P2-Na0.67Ni0.33Mn0.67O2 (NNMO) is regarded as a promising cathode candidate for sodium-ion batteries due to its high energy density. However, the electrochemical performance is hindered by Na+/vacancy order, irreversible P2–O2 phase transition at high voltage (>4.2 V), and harmful oxygen evolution. Herein, a synergetic Zn and Ti co-incorporation tactic is proposed for designing a Na0.67Ni0.29Zn0.04Mn0.63Ti0.04O2 (NNZMTO) cathode to overcome the above-mentioned challenges. First, the incorporated Ti heteroatom could break down Na+/vacancy order of NNMO by taking advantage of a similar ionic radius and substantially different Fermi levels with host Mn atom. Subsequently, the introduced Zn heteroatom could induce local Na–O–Zn configurations, buffer interlayer O2−–O2− electrostatic repulsion, as well as inhibit unfavorable phase transition. Moreover, the d10 band of Zn is lower than the oxygen states, and the Zn behaves like an s/p metal with oxygen, thus avoiding O2 release. Notably, in comparison with highly oxidized (Ni4+/Mn4+O6)δ− octahedron, the partial Na+ for charge neutrality in alkali metal layers could be well maintained in the as-designed (Zn2+/Ti4+O6)δ′−, which could be served as “pillars” to avoid layer gliding and structural collapse in the c-direction.
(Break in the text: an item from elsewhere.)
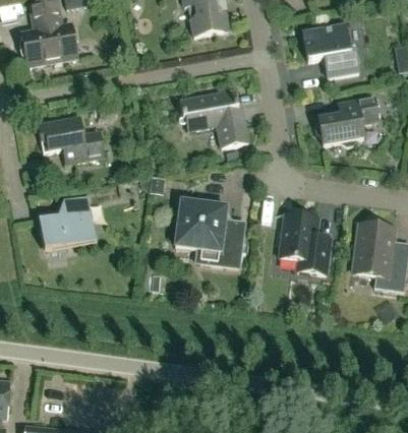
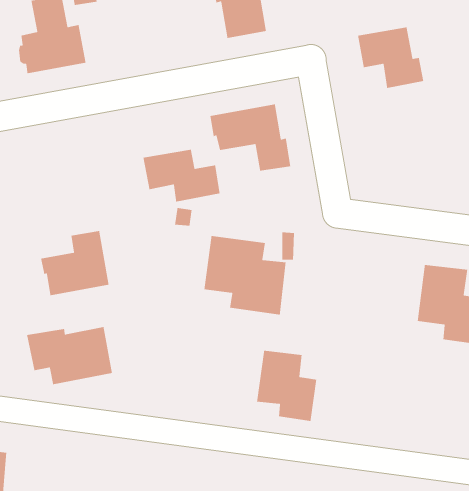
building: [315,96,378,145] -> none
building: [39,118,104,163] -> [143,149,221,202]
building: [280,213,331,273] -> [256,350,317,422]
building: none -> [26,326,113,385]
As a result, an excellent electrochemical performance with high specific capacity of 90.9 mA h g−1 at 7 C could be retained for NNZMTO thanks to the synergetic effect from Ti and Zn incorporation. This study provides deep insights for designing superior layered cathode via conducting a rational cations co-incorporation strategy.